Excerpt to read -
[petsc-users] Can't expand MemType 1: jcol 16104

hong at aspiritech.org hong at aspiritech.org
Wed Jul 8 12:56:03 CDT 2015


The runtime option for using parallel symbolic factorization with
petsc/superlu_dist is '-mat_superlu_dist_parsymbfact', e.g.,

petsc/src/ksp/ksp/examples/tutorials (master)
$ mpiexec -n 2 ./ex2 -pc_type lu -pc_factor_mat_solver_package superlu_dist
-mat_superlu_dist_parsymbfact

Hong

On Wed, Jul 8, 2015 at 8:46 AM, Xiaoye S. Li <xsli at lbl.gov> wrote:

> Did you find out how to change option to use parallel symbolic
> factorization?  Perhaps PETSc team can help.
>
> Sherry
>
>
> On Tue, Jul 7, 2015 at 3:58 PM, Xiaoye S. Li <xsli at lbl.gov> wrote:
>
>> Is there an inquiry function that tells you all the available options?
>>
>> Sherry
>>
>> On Tue, Jul 7, 2015 at 3:25 PM, Anthony Paul Haas <aph at email.arizona.edu>
>> wrote:
>>
>>> Hi Sherry,
>>>
>>> Thanks for your message. I have used superlu_dist default options. I did
>>> not realize that I was doing serial symbolic factorization. That is
>>> probably the cause of my problem.
>>> Each node on Garnet has 60GB usable memory and I can run with 1,2,4,8,16
>>> or 32 core per node.
>>>
>>> So I should use:
>>>
>>> -mat_superlu_dist_r 20
>>> -mat_superlu_dist_c 32
>>>
>>> How do you specify the parallel symbolic factorization option? is it
>>> -mat_superlu_dist_matinput 1
>>>
>>> Thanks,
>>>
>>> Anthony
>>>
>>>
>>> On Tue, Jul 7, 2015 at 3:08 PM, Xiaoye S. Li <xsli at lbl.gov> wrote:
>>>
>>>> For superlu_dist failure, this occurs during symbolic factorization.

Exercise material -

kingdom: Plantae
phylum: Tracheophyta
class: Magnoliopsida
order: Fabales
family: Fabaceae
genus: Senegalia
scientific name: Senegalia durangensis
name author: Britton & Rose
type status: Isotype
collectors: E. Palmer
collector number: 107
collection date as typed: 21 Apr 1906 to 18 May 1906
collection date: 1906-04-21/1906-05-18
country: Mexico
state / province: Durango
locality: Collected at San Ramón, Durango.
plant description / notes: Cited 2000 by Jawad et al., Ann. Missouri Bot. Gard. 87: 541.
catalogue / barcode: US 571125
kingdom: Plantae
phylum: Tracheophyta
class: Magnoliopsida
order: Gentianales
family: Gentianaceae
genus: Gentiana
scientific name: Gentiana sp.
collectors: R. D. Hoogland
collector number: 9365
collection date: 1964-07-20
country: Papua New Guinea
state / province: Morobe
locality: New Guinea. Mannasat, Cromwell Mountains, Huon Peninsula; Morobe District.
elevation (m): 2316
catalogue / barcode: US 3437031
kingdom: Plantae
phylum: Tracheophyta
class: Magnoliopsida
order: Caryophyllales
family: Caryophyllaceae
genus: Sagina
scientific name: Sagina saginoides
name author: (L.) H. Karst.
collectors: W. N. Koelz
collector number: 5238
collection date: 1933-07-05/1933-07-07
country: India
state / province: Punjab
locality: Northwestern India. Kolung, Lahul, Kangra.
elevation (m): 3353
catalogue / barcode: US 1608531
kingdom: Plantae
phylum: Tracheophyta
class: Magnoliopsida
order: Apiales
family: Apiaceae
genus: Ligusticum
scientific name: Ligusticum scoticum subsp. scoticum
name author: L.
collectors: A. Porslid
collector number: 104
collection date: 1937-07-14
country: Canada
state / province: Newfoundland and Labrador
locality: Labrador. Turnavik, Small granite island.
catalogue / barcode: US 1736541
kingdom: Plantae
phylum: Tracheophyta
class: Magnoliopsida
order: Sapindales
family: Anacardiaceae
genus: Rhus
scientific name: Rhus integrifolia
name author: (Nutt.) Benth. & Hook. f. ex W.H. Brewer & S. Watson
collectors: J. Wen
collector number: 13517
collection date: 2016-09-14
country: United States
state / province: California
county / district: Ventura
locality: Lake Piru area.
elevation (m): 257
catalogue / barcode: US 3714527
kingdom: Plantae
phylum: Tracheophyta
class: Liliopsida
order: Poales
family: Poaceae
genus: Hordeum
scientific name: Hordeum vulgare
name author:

Direction A - According to the mailing-list thread, which runtime option turns on parallel symbolic factorization when using petsc/superlu_dist?
Direction B - Write the lines of the entries as a JSON list of strings, one string per line and no blank lines, starting at the first line of the entries and ending at the line containing "order: Gentianales", with both of those lines included.
The mailing-list thread and the entries have nothing to do with each other.

Written answer A - -mat_superlu_dist_parsymbfact

Written answer B -
[
  "kingdom: Plantae",
  "phylum: Tracheophyta",
  "class: Magnoliopsida",
  "order: Fabales",
  "family: Fabaceae",
  "genus: Senegalia",
  "scientific name: Senegalia durangensis",
  "name author: Britton & Rose",
  "type status: Isotype",
  "collectors: E. Palmer",
  "collector number: 107",
  "collection date as typed: 21 Apr 1906 to 18 May 1906",
  "collection date: 1906-04-21/1906-05-18",
  "country: Mexico",
  "state / province: Durango",
  "locality: Collected at San Ramón, Durango.",
  "plant description / notes: Cited 2000 by Jawad et al., Ann. Missouri Bot. Gard. 87: 541.",
  "catalogue / barcode: US 571125",
  "kingdom: Plantae",
  "phylum: Tracheophyta",
  "class: Magnoliopsida",
  "order: Gentianales"
]